▸ **ASSIGNMENT**: The data below should be copied over with complete accuracy.
-------- SOURCE RECORDS --------
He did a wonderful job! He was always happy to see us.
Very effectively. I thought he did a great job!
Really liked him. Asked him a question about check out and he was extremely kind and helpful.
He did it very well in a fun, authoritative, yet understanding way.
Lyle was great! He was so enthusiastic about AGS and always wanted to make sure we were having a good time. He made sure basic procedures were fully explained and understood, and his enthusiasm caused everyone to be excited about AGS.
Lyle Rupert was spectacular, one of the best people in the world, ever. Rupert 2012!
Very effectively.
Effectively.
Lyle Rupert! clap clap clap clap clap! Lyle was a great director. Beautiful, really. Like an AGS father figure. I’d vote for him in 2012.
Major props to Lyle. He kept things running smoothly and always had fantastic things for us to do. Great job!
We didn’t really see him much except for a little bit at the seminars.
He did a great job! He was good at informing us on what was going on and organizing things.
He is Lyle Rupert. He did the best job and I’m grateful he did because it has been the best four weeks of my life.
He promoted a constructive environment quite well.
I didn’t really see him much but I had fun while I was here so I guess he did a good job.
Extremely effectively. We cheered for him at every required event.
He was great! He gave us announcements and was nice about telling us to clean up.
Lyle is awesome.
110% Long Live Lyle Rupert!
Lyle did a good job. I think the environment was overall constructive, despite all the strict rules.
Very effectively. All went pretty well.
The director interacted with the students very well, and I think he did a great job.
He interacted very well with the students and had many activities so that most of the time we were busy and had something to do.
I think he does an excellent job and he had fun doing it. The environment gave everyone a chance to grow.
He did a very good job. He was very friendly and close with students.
--------
▸ **RESPONSE AREA**:
He did a wonderful job! He was always happy to see us.
Very effectively. I thought he did a great job!
Really liked him. Asked him a question about check out and he was extremely kind and helpful.
He did it very well in a fun, authoritative, yet understanding way.
Lyle was great! He was so enthusiastic about AGS and always wanted to make sure we were having a good time. He made sure basic procedures were fully explained and understood, and his enthusiasm caused everyone to be excited about AGS.
Lyle Rupert was spectacular, one of the best people in the world, ever. Rupert 2012!
Very effectively.
Effectively.
Lyle Rupert! clap clap clap clap clap! Lyle was a great director. Beautiful, really. Like an AGS father figure. I’d vote for him in 2012.
Major props to Lyle. He kept things running smoothly and always had fantastic things for us to do. Great job!
We didn’t really see him much except for a little bit at the seminars.
He did a great job! He was good at informing us on what was going on and organizing things.
He is Lyle Rupert. He did the best job and I’m grateful he did because it has been the best four weeks of my life.
He promoted a constructive environment quite well.
I didn’t really see him much but I had fun while I was here so I guess he did a good job.
Extremely effectively. We cheered for him at every required event.
He was great! He gave us announcements and was nice about telling us to clean up.
Lyle is awesome.
110% Long Live Lyle Rupert!
Lyle did a good job. I think the environment was overall constructive, despite all the strict rules.
Very effectively. All went pretty well.
The director interacted with the students very well, and I think he did a great job.
He interacted very well with the students and had many activities so that most of the time we were busy and had something to do.
I think he does an excellent job and he had fun doing it. The environment gave everyone a chance to grow.
He did a very good job. He was very friendly and close with students.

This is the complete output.